We suggest to use the following format to build unique gene identifiers:

gene_identifier@genome_identifier:unique_integer

The fields gene_identifier and genome_identifier are the same reported in the input file, while the unique_integer is used to disitrnghuish multiple copies of the same gene (same gene identifier) wihtin the same genome. The integer starts from 1 and it is incremented according to the order gene are written in the input file.

The examples provided in the examples folder generate 4 different dataset files, having the .faa extension, which can be consulted.


Output format

The exectution of PanDelos produces an outpu file named [out_prefix].clus which reports the gene families retrieved by the software. Each row of the output file represented a specific gene family retrieved by PanDelos.


Installation

System requirements

PanDelos can run on any operating system where Bash, Python 3 (or higher) and Java SE RunTime 8 (or higher) have been previously installed.

Compiling the Java source code

The current repository contains a pre-compiled version of the internal Java library needed by PanDelos.

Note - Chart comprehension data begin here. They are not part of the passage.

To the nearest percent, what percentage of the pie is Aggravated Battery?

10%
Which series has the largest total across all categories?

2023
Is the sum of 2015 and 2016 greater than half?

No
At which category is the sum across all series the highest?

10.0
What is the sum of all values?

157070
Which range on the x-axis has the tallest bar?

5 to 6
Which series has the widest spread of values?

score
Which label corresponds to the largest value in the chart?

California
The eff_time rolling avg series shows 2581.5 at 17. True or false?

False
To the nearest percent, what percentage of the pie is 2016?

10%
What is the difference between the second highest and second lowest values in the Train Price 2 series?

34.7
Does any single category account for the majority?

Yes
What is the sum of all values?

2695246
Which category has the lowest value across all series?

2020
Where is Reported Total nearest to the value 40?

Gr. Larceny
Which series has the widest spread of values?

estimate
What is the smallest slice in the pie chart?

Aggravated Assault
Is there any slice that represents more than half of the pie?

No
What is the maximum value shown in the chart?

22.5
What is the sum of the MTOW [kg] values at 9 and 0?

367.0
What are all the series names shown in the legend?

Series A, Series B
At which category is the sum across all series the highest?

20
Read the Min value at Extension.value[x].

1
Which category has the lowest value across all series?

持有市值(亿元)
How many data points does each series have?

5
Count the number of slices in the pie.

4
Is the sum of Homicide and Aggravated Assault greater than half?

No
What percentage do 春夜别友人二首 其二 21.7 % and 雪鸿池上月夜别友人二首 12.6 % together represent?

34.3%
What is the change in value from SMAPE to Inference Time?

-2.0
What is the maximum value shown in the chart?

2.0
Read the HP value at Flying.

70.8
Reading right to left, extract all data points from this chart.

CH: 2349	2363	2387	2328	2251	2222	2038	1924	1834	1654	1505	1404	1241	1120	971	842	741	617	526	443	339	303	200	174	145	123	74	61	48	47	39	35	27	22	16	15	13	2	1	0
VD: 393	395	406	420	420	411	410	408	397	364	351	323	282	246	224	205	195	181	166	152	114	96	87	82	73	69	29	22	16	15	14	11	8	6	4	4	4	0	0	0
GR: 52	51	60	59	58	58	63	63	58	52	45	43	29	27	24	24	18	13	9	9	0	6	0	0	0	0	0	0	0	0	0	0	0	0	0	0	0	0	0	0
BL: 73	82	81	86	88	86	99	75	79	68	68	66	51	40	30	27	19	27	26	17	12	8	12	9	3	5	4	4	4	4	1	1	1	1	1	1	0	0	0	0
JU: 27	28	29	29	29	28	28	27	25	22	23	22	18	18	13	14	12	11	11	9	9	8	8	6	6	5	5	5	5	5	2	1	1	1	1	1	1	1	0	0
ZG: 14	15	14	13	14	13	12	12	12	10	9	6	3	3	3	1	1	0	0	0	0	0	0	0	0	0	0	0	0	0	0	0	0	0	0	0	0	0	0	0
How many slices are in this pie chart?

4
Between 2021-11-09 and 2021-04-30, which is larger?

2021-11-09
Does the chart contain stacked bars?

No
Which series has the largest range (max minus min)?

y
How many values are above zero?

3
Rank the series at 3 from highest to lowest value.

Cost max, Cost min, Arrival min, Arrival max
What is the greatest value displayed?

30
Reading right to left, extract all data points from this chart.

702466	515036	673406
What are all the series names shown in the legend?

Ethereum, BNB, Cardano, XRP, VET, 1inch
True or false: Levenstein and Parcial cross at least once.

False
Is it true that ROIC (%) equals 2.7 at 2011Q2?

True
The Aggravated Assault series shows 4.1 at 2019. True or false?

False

The library has been pre-compiled with Java 8, however, it can be compiled on the user system by running the script compile.sh inside the ig folder. In case of success, the script replaces the ig.jar with a new version.

Alternatively, you may run the following instruction form the ig folder:

javac -classpath ext/commons-io-2.6.jar  -sourcepath ./ infoasys/cli/pangenes/Pangenes.java
jar cvf ig.jar infoasys/

The compilation requires that the commands javac and jar are located in your system folders.


Running the examples

The script run_examples.sh inside the examples folder will run the benchmarks used in the scientific article of PanDelos.

cd example
bash run_examples.sh

Benchmarks regard 4 datasets from which the pan-genome content has been extracted:

  • 7 isolates of the Typhi serotype of Salmonella enterica
  • 14 Xanthomonas campestris
  • 10 Escehrichia coli
  • 64 Mycoplasma

The identifiers of the isolates are stored in the .list.txt files. Genomes are downloaded from the NCBI repositories by means of the download.sh script in the form of GenBank gbk files. The efetch tool, available via the Entrez E-Utilities toolkit, must be installed in order to download the required genome files from the NCBI database. The script gbk2ig.py merge the gbk files and produces a single benchmark file that is used as input for the PanDelos pipeline. The script quality.py calculates statistics about the extracted pan-genome content and prints them.


Scanning a GBK folder

The script gbk2ig.py (located inside the examples folder) can also be used to analyse a set of genomes provided in GBK format. The script takes as input the folder where the file are stored (every file with extension .gbk is taken into account) and the name of an output file. The resultant file can be used as input for the PanDelos pipeline.


License

PanDelos is distributed under the MIT license. This means that it is free for both academic and commercial use. Note however that some third party components in PanDelos require that you reference certain works in scientific publications. You are free to link or use PanDelos inside the source code of your own program. If do so, please reference (cite) PanDelos and this website. We appreciate bug fixes and would be happy to collaborate for improvements. License


Citation

If you have used any of the PanDelos project software, please cite the following paper:

 Bonnici, V., Giugno, R., Manca, V.
 PanDelos: a dictionary-based method for pan-genome content discovery
 BMC bioinformatics 19.15 (2018): 437.